1
votes

Cassandra doc mentions that "nodetool snapshot" command takes snapshot of table data. However, I am also able to see schema.cql and manifest.json file in my snapshot directory where all snapshot files are generated.

Is this expected behavior? Also can I use this schema.cql file to restore the schema if needed?

My cassandra version

cqlsh> show version
[cqlsh 5.0.1 | Cassandra 3.0.9 | CQL spec 3.4.0 | Native protocol v4]

>nodetool version
ReleaseVersion: 3.0.9

EDIT:

  1. Is it mandatory to use cql file from snapshot while restoring data? Suppose I have create table cql stored somewhere else. Can I use that? I performed some tests. When I re-created table using cql from snapshot, ID in table name remains same "employee-42a71380966111e8870f97a01282a56a". However when I re-created table using my original cql, ID in table name changed. Can this be a problem and that's why we should use cql from snapshot? Note-: When I restored data from snapshot, it loaded fine in both above cases
  2. This cql file is for table. Can we get cql from snapshot to create keyspace?
  3. Does cql file gets generated only for user defined table? I can't see cql file getting generated for system tables..
2

2 Answers

3
votes

Yes, these files are necessary for restoring this particular table. And schema.cql captures the structure of table on the time of the snapshot because you need to restore snapshot to table with the same structure.

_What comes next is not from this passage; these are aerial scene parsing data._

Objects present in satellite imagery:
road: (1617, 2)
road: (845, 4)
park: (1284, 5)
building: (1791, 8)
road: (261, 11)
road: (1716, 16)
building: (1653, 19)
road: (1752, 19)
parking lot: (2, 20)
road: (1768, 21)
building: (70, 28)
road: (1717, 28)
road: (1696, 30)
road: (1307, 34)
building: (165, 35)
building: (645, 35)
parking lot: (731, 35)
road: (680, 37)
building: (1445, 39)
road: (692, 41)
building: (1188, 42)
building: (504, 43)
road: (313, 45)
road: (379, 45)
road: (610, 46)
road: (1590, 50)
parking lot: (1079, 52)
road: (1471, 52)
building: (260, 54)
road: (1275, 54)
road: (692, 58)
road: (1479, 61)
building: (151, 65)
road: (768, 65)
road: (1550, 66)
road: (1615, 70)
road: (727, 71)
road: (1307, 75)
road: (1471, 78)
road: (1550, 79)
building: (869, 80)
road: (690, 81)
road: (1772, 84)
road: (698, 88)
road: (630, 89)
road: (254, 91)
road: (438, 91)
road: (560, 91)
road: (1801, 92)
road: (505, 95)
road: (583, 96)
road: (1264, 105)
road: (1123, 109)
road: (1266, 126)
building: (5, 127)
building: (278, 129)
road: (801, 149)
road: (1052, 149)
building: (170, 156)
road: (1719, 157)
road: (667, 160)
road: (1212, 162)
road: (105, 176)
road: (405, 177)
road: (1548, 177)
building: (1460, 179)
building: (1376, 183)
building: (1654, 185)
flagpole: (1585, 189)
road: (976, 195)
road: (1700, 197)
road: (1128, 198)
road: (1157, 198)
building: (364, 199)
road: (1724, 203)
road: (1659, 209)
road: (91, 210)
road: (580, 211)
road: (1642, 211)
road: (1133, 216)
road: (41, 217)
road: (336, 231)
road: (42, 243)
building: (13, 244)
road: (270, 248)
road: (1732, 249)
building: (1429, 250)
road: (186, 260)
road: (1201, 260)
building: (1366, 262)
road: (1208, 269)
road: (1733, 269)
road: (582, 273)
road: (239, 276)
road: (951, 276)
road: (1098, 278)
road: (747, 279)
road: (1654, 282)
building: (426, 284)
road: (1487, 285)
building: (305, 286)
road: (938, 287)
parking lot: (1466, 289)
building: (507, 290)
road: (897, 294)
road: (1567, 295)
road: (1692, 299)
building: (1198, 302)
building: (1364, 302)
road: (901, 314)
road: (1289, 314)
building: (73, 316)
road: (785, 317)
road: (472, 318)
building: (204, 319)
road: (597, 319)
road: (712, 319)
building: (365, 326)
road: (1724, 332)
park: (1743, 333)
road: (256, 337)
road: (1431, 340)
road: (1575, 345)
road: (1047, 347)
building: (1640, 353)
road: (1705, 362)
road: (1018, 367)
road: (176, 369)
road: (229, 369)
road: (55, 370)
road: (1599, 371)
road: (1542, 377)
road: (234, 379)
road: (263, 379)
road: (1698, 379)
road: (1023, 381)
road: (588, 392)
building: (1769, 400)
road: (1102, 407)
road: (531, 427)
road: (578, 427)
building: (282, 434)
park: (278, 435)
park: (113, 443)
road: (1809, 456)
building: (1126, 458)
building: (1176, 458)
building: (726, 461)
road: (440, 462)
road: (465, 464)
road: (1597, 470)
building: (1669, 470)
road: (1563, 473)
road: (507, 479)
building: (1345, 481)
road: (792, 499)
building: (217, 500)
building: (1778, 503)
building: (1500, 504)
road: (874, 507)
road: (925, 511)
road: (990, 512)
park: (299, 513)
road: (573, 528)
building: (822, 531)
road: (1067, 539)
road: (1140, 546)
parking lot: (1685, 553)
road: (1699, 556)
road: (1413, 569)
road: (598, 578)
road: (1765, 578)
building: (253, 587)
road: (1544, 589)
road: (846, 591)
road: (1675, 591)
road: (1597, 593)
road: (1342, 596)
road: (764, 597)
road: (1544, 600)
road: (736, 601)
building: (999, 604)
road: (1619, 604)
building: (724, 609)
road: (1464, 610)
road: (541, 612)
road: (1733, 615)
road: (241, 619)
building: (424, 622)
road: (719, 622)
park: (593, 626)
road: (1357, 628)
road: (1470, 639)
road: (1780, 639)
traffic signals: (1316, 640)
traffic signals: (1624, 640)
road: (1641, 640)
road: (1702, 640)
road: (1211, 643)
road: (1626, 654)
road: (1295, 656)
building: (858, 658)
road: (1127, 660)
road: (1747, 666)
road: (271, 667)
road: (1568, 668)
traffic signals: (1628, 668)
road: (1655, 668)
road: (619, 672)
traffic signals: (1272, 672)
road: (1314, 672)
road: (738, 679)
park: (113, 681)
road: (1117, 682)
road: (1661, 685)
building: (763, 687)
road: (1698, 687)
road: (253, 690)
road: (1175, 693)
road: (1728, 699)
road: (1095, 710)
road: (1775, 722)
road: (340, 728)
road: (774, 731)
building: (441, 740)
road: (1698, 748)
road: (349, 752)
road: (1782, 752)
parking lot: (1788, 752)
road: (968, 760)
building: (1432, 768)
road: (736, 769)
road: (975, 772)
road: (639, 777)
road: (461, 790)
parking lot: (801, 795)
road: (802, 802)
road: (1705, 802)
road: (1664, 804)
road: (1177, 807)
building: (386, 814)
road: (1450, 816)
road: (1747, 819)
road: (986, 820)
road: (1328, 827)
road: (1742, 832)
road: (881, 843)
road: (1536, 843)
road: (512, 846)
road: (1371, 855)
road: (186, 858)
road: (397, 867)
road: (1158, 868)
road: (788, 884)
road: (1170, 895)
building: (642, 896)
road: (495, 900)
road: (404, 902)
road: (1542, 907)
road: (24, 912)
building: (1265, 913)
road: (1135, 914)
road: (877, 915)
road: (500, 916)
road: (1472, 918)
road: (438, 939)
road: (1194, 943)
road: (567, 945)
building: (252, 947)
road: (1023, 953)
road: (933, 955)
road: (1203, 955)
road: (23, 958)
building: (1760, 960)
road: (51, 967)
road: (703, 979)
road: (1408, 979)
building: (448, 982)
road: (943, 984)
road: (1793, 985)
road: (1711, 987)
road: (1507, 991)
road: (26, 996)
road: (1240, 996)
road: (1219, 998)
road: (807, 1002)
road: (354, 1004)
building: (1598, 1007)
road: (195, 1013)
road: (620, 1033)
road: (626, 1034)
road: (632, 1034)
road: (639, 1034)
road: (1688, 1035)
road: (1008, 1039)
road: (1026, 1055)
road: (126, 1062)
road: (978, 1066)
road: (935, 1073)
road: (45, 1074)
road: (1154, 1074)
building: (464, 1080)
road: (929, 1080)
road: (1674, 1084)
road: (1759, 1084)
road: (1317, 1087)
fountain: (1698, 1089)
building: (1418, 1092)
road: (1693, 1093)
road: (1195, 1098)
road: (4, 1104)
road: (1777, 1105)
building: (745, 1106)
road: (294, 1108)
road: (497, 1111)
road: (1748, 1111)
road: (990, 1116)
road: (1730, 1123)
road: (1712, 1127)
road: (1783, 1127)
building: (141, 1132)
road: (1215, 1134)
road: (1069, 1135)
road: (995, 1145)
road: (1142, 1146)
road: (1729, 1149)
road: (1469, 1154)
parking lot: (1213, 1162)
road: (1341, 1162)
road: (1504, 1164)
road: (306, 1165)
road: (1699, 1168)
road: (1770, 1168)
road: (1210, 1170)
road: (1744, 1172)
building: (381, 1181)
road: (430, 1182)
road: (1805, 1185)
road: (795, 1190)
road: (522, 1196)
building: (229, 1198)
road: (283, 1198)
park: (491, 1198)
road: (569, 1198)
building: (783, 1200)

You can find more detailed description in the DataStax documentation.

Update after addition of more questions:

  1. Presence of schema in snapshot makes life easier - quite often the schema evolve, and you can use non-snapshot schema if you guarantee that schema will match to data in snapshot;
  2. nodetool snapshot generates only table's schemas
  3. It's better not to mess-up with system tables...

Here is detailed knowledge base article from DataStax support about backup/restore.

3
votes

Doc link you have given is for apache Cassandra, while the answer given is with reference to Datastax, I have done taking snaphosts and restore it back in apache-cassandra 2.0.4, It doesn't take any schema backup. All schemas need to be copied separately and need to be created manually in new cluster.